Today on my way to work a woman sat next to me. "You're lucky you can read on the bus," she said. "If I read on the bus I get sick." She takes a book along to read between buses, she explained, but she's left to watch the scenery once the bus starts.
I'm on my 30th book since I started riding buses and light rail to work in February. The big reason why I'm willing to lengthen my commute from an average of about a half-hour to more than an hour is the time it provides for reading. Yes, it is also more relaxing than driving and certainly less stressful, but the ability to read books is the real selling point. Reading is not easy for me. I have to work at it. Before I started taking transit to work I might read a couple of books a year, but never as many as I wanted. It was simply too difficult to carve out time after work.
This morning I was having trouble reading my book. It doesn't help that I'm reading a 600-plus page hardback. The thing is unwieldy and heavy. But something else was up, something with my eyes. I'm hoping it is just something leftover from the eye exam yesterday. The doctor said my eyes are fine, or at least correctable.
Of course, my real fear is that reading on the bus will cause me to go blind. Or grow hair on the palm of my hand.
When I was a child I couldn't read in a car without getting carsick.

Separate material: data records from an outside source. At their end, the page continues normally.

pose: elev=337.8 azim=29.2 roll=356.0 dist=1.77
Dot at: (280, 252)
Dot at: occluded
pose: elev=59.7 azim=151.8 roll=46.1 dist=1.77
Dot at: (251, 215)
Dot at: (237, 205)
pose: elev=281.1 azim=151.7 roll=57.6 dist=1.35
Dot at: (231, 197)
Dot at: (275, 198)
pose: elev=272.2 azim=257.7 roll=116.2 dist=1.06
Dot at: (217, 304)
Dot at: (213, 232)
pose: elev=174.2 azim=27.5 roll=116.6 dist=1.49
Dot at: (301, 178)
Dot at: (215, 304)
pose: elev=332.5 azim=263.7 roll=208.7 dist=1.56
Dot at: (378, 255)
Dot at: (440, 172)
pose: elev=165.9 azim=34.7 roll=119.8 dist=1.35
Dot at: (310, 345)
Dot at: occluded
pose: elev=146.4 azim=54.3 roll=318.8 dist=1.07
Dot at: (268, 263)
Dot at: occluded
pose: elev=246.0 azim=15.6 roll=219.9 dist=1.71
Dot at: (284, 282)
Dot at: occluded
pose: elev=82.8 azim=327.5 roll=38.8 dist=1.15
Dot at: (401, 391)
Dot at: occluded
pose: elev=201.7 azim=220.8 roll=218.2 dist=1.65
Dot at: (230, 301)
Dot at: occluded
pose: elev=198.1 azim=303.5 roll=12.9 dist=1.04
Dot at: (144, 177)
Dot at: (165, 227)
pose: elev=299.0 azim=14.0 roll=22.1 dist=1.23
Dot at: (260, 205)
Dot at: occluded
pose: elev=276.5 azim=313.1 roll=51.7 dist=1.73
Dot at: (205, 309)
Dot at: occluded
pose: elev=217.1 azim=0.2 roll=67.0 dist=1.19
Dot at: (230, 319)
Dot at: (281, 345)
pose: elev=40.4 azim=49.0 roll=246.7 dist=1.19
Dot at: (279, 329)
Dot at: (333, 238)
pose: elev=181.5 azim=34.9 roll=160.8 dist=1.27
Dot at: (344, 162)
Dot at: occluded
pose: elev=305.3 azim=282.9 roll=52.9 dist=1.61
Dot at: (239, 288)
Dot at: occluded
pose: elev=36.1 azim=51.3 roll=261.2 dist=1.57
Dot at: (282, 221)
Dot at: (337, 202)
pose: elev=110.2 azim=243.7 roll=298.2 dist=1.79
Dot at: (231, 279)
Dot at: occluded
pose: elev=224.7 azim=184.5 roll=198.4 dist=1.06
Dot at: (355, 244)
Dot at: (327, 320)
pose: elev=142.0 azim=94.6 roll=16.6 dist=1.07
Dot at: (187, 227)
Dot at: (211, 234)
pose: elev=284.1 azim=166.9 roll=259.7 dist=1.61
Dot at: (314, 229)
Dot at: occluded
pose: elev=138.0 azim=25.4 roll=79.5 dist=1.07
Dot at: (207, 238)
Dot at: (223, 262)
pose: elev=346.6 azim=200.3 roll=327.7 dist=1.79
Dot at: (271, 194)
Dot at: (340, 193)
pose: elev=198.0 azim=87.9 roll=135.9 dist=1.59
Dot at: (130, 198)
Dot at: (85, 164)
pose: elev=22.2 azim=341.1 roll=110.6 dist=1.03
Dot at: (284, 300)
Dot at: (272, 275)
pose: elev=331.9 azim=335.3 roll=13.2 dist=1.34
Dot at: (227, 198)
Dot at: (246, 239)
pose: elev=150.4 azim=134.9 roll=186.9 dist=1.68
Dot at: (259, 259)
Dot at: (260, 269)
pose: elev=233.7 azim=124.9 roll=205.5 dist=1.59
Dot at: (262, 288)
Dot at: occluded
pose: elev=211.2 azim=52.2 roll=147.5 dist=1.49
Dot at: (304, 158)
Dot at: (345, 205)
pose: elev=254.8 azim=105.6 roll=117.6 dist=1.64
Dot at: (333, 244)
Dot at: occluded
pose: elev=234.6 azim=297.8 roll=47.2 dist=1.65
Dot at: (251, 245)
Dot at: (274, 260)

But I could eat chocolate. Now I can't eat chocolate without feeling nauseous. But I can read on the bus. I consider that a fair trade, although I have friends who think a life without chocolate would be unendurable.
I don't know what I would do if I couldn't read on the bus.
2 comments:
does the problem have anything to do with your arms being too short to hold the 600 page book at a distance comfortable for reading??? Yes??? Then welcome to the world of presbyopia; you've just come of age.
If I wasn't so self-conscious, I would bring a pillow to put on my lap and rest the book on that.
I can use my backpack on the way home, but on the way to work I have a travel mug of coffee that leaks if not kept upright.